DIRECTIONS FOR THIS TASK: Entries follow. Return each line that contains the word "order".

DATA SUPPLIED:
____

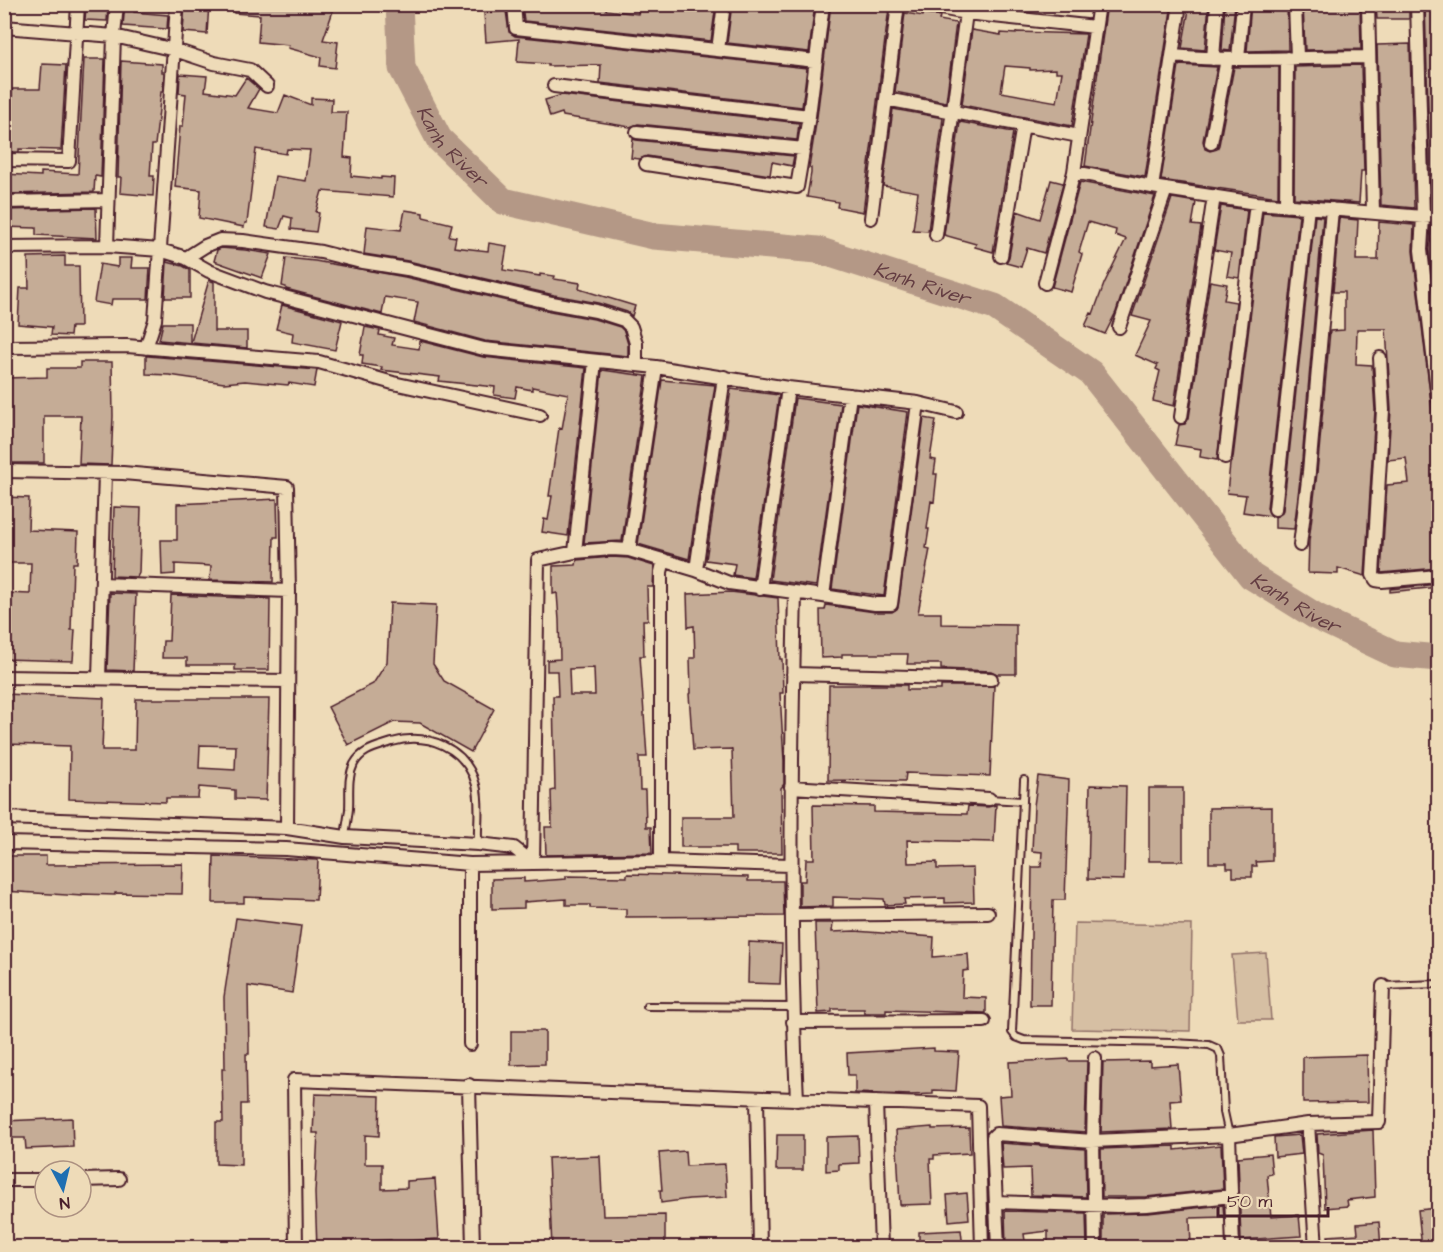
<svg xmlns="http://www.w3.org/2000/svg" width="1443" height="1252" viewBox="0 0 1443 1252" font-family="'Architects Daughter',sans-serif">
<style>
.green{fill:#d6bfa3;stroke:#906f67;stroke-width:1.5}
.lines{fill:none;stroke-linecap:round;stroke-linejoin:round}
.river{stroke:#b49886;stroke-width:27}
.building{fill:#c5ac96;stroke:#4a1f2b;stroke-width:1.5;fill-rule:evenodd}
.lane-casing{stroke:#4a1f2b;stroke-width:10}
.street-casing{stroke:#4a1f2b;stroke-width:16}
.lane{stroke:#eedbb8;stroke-width:6}
.street{stroke:#eedbb8;stroke-width:12}
.labels{text-anchor:middle;stroke-width:4.5;stroke-linejoin:round;paint-order:stroke}
.water-label{font-size:20px;font-style:italic;fill:#643d42;stroke:#eedbb8}
</style>
<rect width="100%" height="100%" fill="#eedbb8"/>
<filter id="ink" filterUnits="userSpaceOnUse"><feTurbulence type="fractalNoise" baseFrequency=".0167" numOctaves="2"/><feDisplacementMap in="SourceGraphic" scale="12" xChannelSelector="R" yChannelSelector="G"/><feConvolveMatrix kernelMatrix="1 2 1 2 8 2 1 2 1" color-interpolation-filters="sRGB"/></filter>
<g filter="url(#ink)">
<!-- green -->
<path class="green" d="M1075,923L1192,925L1190,1031L1072,1029Z
M1266,953L1271,1020H1238L1232,955Z"/>
<g class="lines">
<!-- river -->
<path class="river" id="s1" d="M399,4L402,68L439,139L503,201L654,236L818,250L995,307L1091,373L1251,576L1317,617L1395,654L1438,658"/>
</g>
<!-- building -->
<path class="building" d="M125,4H134V12L168,15L167,29L123,26Z
M185,4H209L207,34L183,32Z
M234,4L294,6L295,4H315L333,11L323,40L338,42L335,68L320,66L321,57L288,48L289,45L258,42L260,15L234,13Z
M522,4H607L606,10L638,14L639,4H716L711,41L524,21Z
M732,4H815L809,52L727,43Z
M831,4H871L889,8L863,212L837,207L838,202L807,197L811,173V168H809L817,117Z
M1107,4H1151V9L1171,10L1145,177L1085,166Z
M1190,4H1209L1205,50L1182,48Z
M1225,4H1235L1230,51L1222,50Z
M1251,4H1287L1288,50L1247,51Z
M1303,4H1360L1361,49L1305,50Z
M1376,4H1409V19H1377Z
M1425,4H1438V208H1431Z
M86,6L108,7L107,21L85,20Z
M506,11L509,32L515,36L807,68L802,107L600,83L601,65L548,66V64L517,62L519,39L486,42L484,13Z
M905,13L923,16L924,13L940,16L939,20L956,23L946,102L895,92Z
M972,30L1001,35V33L1016,34V32L1086,34L1072,126L962,105ZM1005,66L1030,68V70L1056,69V72H1062L1057,102L1001,92Z
M1410,44L1414,208L1381,205L1377,45Z
M84,59H105L101,177L95,176L94,192L4,194V174L41,176V172L78,174Z
M121,61L162,64V72H164L163,92H161L155,145H152L150,176H154L153,196L120,193L121,177H118Z
M42,64L66,65L61,150L19,149V152H8L7,124H11L12,89H40Z
M1179,65L1217,67L1203,141L1205,149L1210,151L1217,149L1219,145L1234,67H1279L1278,197L1161,180Z
M1361,65L1364,171H1361L1359,203L1294,198L1295,67Z
M180,74L207,76L205,91L235,95L246,78L259,89L248,108L278,113L285,95L311,105V98L332,99L331,112H347L344,157L352,158L351,176L381,179V177L394,178L393,197L322,191L316,212L319,213L316,232L291,229L292,218L284,216L279,229L266,227L275,176L306,181L310,150L287,149L286,154L256,149L247,223H245L244,227L199,218L201,190L175,187L180,126H183L186,94L179,93Z
M562,95L799,123L797,140L638,124L630,127L563,116L562,113L550,117L545,100Z
M893,109L943,118L928,231L913,230L918,192L883,186Z
M960,122L1013,132L993,252L975,247L976,244L944,235Z
M633,139L636,140L794,156L792,166L772,162L770,175L647,156L640,159L631,158Z
M1051,180L1063,183L1044,253L1027,248L1021,267L1006,263L1009,257L1017,211L1040,219Z
M1080,182L1155,196L1116,312L1105,334L1085,326L1091,313L1093,314L1104,284L1126,239L1115,235L1116,230L1088,222L1079,252L1082,254L1071,292L1052,287Z
M1172,198L1196,202L1192,225L1201,226L1174,406L1153,401L1160,371L1156,369L1158,365L1135,355L1151,321L1132,316Z
M1221,206L1247,210L1239,278L1227,276L1231,253L1214,250Z
M96,208L97,238L36,235V228L4,227V210Z
M405,210L423,213V217L452,224L449,236L456,237L454,247L488,251L489,243L507,246L503,270L540,276V274L555,276L554,279L580,283L579,289L635,306L632,316L627,312L598,303L554,295L408,261L364,254L367,226L401,230Z
M1263,212L1299,215L1267,508L1271,516L1243,512L1246,495L1227,493L1230,464L1233,458Z
M1315,216L1323,217L1301,471L1294,529L1275,528V517L1281,514L1283,510Z
M1339,218L1358,220L1356,260H1378L1379,222L1414,225L1413,251L1438,461V568L1381,573L1387,485L1409,483L1406,458L1388,460L1391,410L1386,329H1357L1356,364L1372,365L1375,410L1365,576L1338,568V574L1308,573L1309,541L1317,473L1330,331L1344,330V292H1333Z
M1438,224V305L1436,306L1429,250L1431,225Z
M221,248L245,250L271,254L262,278L214,261L217,250Z
M65,256V266H79L80,327H71L70,336L51,335L52,327L18,324L20,288H29L28,257Z
M118,258H132L131,268H150L148,299H112L111,305L94,302L100,264L118,267Z
M286,258L315,261L405,277L550,311L594,319L620,327L624,331L628,344V356L485,341L414,322L418,302L385,297L382,314L286,289V287L282,286Z
M167,262L183,266L190,270V298H165Z
M209,280L214,282V331H247V348L159,340L163,323H190V342H191Z
M1210,281L1227,284L1224,300L1236,302L1217,460L1200,457L1201,449L1175,445L1179,425L1185,424L1189,418Z
M282,305L342,321L335,350L292,342L293,333L276,329Z
M365,327L380,330L379,335L394,338L392,345L419,349L420,341L483,357L586,368L568,536L542,532L544,519L548,520L552,496H549L556,449L559,428L562,429L568,394L532,387V390L517,387L515,398L494,395L495,387L439,381L440,377L381,370L382,367L362,364L363,355H360Z
M146,356H148L317,370L314,387L289,383L288,385L245,381L224,383L169,375L146,374Z
M80,362H112L113,416L111,465L79,464L81,416H44V463H4V378L47,377V368H80Z
M602,370L646,376L622,541L584,543Z
M662,380L715,385L689,559L638,544Z
M731,389L779,395L753,578L733,575L735,564L706,560Z
M795,398L841,404L816,586L770,580Z
M857,404L908,412L884,596L832,589Z
M924,418L936,420L930,459L936,460L934,474H937L934,502L931,501L927,529H929L926,548L930,549L918,613H941V624L1016,625V674H997L991,671L941,669V664H907L908,654H842V657L821,658L820,610H825L826,605L875,612H892L898,608Z
M4,497L29,498L28,530L78,532L77,563H73L71,630H75L73,661L4,659V593L30,594L31,563H4Z
M277,499L278,537H274L273,582L210,580L211,566L175,564V574L162,575L161,540H177V504Z
M114,507L141,508L139,573L137,577L112,576Z
M612,557L628,558L654,566L653,587H647L648,620H643L644,656H640L647,757H639L640,790H645L646,827H651L652,853L546,855L545,827H552L551,791L555,790L553,696H558L557,671H547V660L560,659L559,620L557,593L553,594V566L576,565L577,560ZM594,668L595,695H570L569,669Z
M1438,584V587L1390,592V589Z
M731,592L778,598L780,659H782L783,693H780L784,761V784L781,788L782,853H735V847H681V817H734L732,749L693,750L689,694L691,693L690,658H695L694,626L688,627L687,594Z
M110,593L136,594L133,671L107,670Z
M171,595L270,599L269,670H235V665H187V658H162L163,641H169Z
M390,603L436,605L433,664L444,681L494,709L471,752L420,723L394,722L348,745L328,707L373,684L387,662Z
M829,685H907V690H941V686H994L990,776L906,773L905,781L828,780Z
M4,694L104,698L102,750H135L136,699H269L266,800L235,799V790L199,787L198,798H166V802L69,799L70,746L6,744L4,742ZM200,745L236,746L235,770L199,768Z
M1038,776L1069,780L1065,900H1053L1051,1005H1030L1032,867H1041L1042,852L1032,851L1034,806Z
M1090,785L1126,786L1124,880L1088,879Z
M1149,788H1183V861H1149Z
M813,805L874,806V812L967,814L968,806L988,807L996,805L994,842L907,840L908,863L937,862V869L973,868L974,902L945,903V898L904,899L905,904L885,905L884,899L833,897V906L800,907V881H805L806,859H814Z
M1272,807V861L1256,862L1257,866H1252V877H1233V868H1227V863H1209V808Z
M4,856H46V865L183,864L182,894L115,893V895L82,894V896L4,891Z
M214,856L318,860L316,900L244,897V903H213Z
M627,874L748,877V881H783L784,916L626,917V909L590,908V905H566V899L524,902V908L492,909V879L524,878V882L566,879V876L627,877Z
M236,918L301,926L292,993L248,986L249,1054H246L247,1104H241V1165L216,1164V1122H223L222,1069H225L224,997Z
M815,923H833L832,932L855,931L934,937L933,957L968,954L969,970L963,971L962,997L986,998V1013L886,1010V1013H864V1009H832V1012L818,1013Z
M749,942L782,944L780,984L748,983Z
M511,1031H545V1064L511,1065Z
M934,1048V1051L959,1052L956,1091L933,1090V1094L910,1095L855,1093V1075H848L847,1053Z
M1367,1055L1368,1102L1303,1103V1057Z
M1068,1059V1061H1087L1085,1132L1001,1126L999,1096L1011,1095L1009,1062Z
M1150,1061V1066L1178,1064L1181,1100L1170,1101L1172,1129L1101,1132L1103,1062Z
M315,1094L380,1096L379,1136L365,1135V1164H382V1189L407,1188V1181L435,1179L439,1239L408,1241V1244L392,1245L391,1240L369,1241V1248H317L315,1193L318,1133H313Z
M72,1118L73,1147L26,1149L25,1138H4V1121Z
M932,1127V1129L969,1128L970,1153L934,1155V1159H930L932,1204L900,1205L896,1130Z
M1373,1130L1375,1197L1347,1200L1348,1206L1325,1208L1323,1155L1318,1153L1317,1134Z
M777,1135H803V1170H776Z
M1300,1135L1302,1154L1275,1157L1274,1137Z
M858,1136L859,1163L839,1164V1170L826,1171V1137Z
M1001,1143L1085,1149L1086,1197L1031,1195L1030,1168L1003,1169Z
M1221,1145L1223,1189L1146,1197H1102L1101,1149L1175,1146V1150Z
M685,1151L686,1166L725,1164L727,1197L689,1199L661,1203L660,1190H662L659,1153Z
M1270,1154L1272,1174L1267,1175L1271,1217L1299,1215L1301,1236L1241,1240L1238,1157Z
M600,1156L603,1216L665,1215V1248H552L548,1158Z
M967,1193L969,1219L949,1221L947,1195Z
M1223,1205L1224,1217L1190,1218L1191,1248H1103V1214L1148,1213Z
M1438,1208V1248H1422L1418,1210Z
M1005,1211L1086,1213L1087,1248H1048V1231L1024,1234L1026,1248H1006Z
M1379,1222L1381,1248H1330L1328,1236L1358,1234L1357,1224Z
M961,1230L963,1248H919V1232Z"/>
<g class="lines">
<!-- lane casing -->
<g class="lane-casing">
<path id="lane" d="M1024,780L1012,1032L1016,1037L1024,1040L1174,1043L1209,1045L1218,1049L1221,1056L1224,1112L1229,1135
M989,799L1023,801
M345,837C346,828 348,818 349,809C350,794 347,778 354,764C362,749 378,747 392,742C427,732 466,747 476,785C481,803 477,825 478,844
M1383,986L1438,984
M647,1006L793,1007"/>
</g>
<!-- street casing -->
<g class="street-casing">
<path id="street" d="M514,4L516,28L816,61
M919,4L966,13L1095,27
M1295,4L1297,57
M1368,4L1373,212
M1417,4L1423,217L1421,250L1438,398
M4,27L114,36L175,50L214,63L250,70L267,86
M718,50L724,4
M1173,56C1238,62 1304,57 1369,57
M1213,59L1217,4
M1238,59L1243,4
M554,86L809,116
M886,99L1079,136
M637,132L804,149
M1211,143L1227,59
M4,160L69,161L78,4
M646,164L797,187L809,116L823,4
M1074,172L1152,187L1256,203L1423,217L1438,216
M1152,187L1180,4
M4,202L108,200
M1286,206L1287,58
M871,218L898,4
M936,235L966,13
M107,246L114,36L117,4
M4,247L107,246L160,250L186,258L209,271L265,292L484,349L656,367L788,388L918,403L956,412
M1001,256L1023,125
M186,258L205,246L220,240L243,241L321,252L357,261L407,269L552,303L596,311L624,320L631,327L636,343V365
M1045,283L1074,172L1099,4
M1119,327L1166,189
M4,347L127,346L319,362L393,383L540,415
M146,348L155,320L177,4
M1380,358L1383,410L1373,575L1376,580L1382,581L1438,576
M1181,417L1214,196
M1225,457L1256,203
M4,471L123,473L287,487L289,591L287,828
M1275,509L1308,207
M1300,545L1309,472L1332,209
M629,550L656,367
M575,552L595,361
M696,570L724,377
M102,584L289,591
M760,589L788,388
M795,593C791,762 789,931 797,1100
M823,596L875,604H891L918,403
M793,674L991,679
M4,677L288,681
M99,678L105,473
M791,787L989,799
M4,818L287,828L345,837L478,844L514,848L533,863
M4,843L286,849L470,864L661,861L791,865
M661,861V572L664,560
M533,863L538,560L575,552L612,549L629,550L696,570L729,583L823,596L850,395
M792,915L988,913
M793,1022L984,1021
M470,1044V864
M1095,1058L1093,1141L1095,1248
M469,1085L473,1248
M757,1098L760,1248
M876,1102L881,1248
M1308,1124L1316,1248
M1229,1135L1233,1248
M4,1180H45
M81,1180L119,1179
M996,1202L1117,1206L1147,1205L1231,1196
M296,1248L294,1080L978,1106L982,1248
M998,1248L993,1140V1137L996,1134L1093,1141L1229,1135L1308,1124L1379,1122L1383,986"/>
</g>
<!-- lane -->
<use href="#lane" class="lane"/>
<!-- street -->
<use href="#street" class="street"/>
</g>
</g>
<g class="labels">
<!-- water labels -->
<g class="water-label">
<text dy="7" stroke="none"><textPath href="#s1" startOffset="158">Kanh River</textPath></text>
<text dy="7" stroke="none"><textPath href="#s1" startOffset="662">Kanh River</textPath></text>
<text dy="7" stroke="none"><textPath href="#s1" startOffset="1166">Kanh River</textPath></text>
</g>
</g>
<!-- margin -->
<rect width="1443" height="1252" fill="none" stroke="#eedbb8" stroke-width="24"/>
<rect x="12" y="12" width="1419" height="1228" fill="none" stroke="#4a1f2b" stroke-width="2" filter="url(#ink)"/>
<!-- north arrow -->
<g transform="translate(63 1189) rotate(173)"><circle r="28" fill="#eedbb8" stroke="#ac9080" stroke-width="1.5"/>
<path d="M0-4.5L10 22L0 15L-10 22Z" fill="#1f6fb2"/>
<text y="-9" font-size="16" font-weight="bold" text-anchor="middle" fill="#4a1f2b">N</text>
</g>
<!-- scale -->
<path d="M1218 1207v9h110v-9" fill="none" stroke="#4a1f2b" stroke-width="3"/>
<text x="1227" y="1207" font-size="18" fill="#4a1f2b" stroke="#eedbb8" stroke-width="4.5" paint-order="stroke">50 m</text>
</svg>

____

ANSWER TO THE PROBLEM:
.labels{text-anchor:middle;stroke-width:4.5;stroke-linejoin:round;paint-order:stroke}
<text x="1227" y="1207" font-size="18" fill="#4a1f2b" stroke="#eedbb8" stroke-width="4.5" paint-order="stroke">50 m</text>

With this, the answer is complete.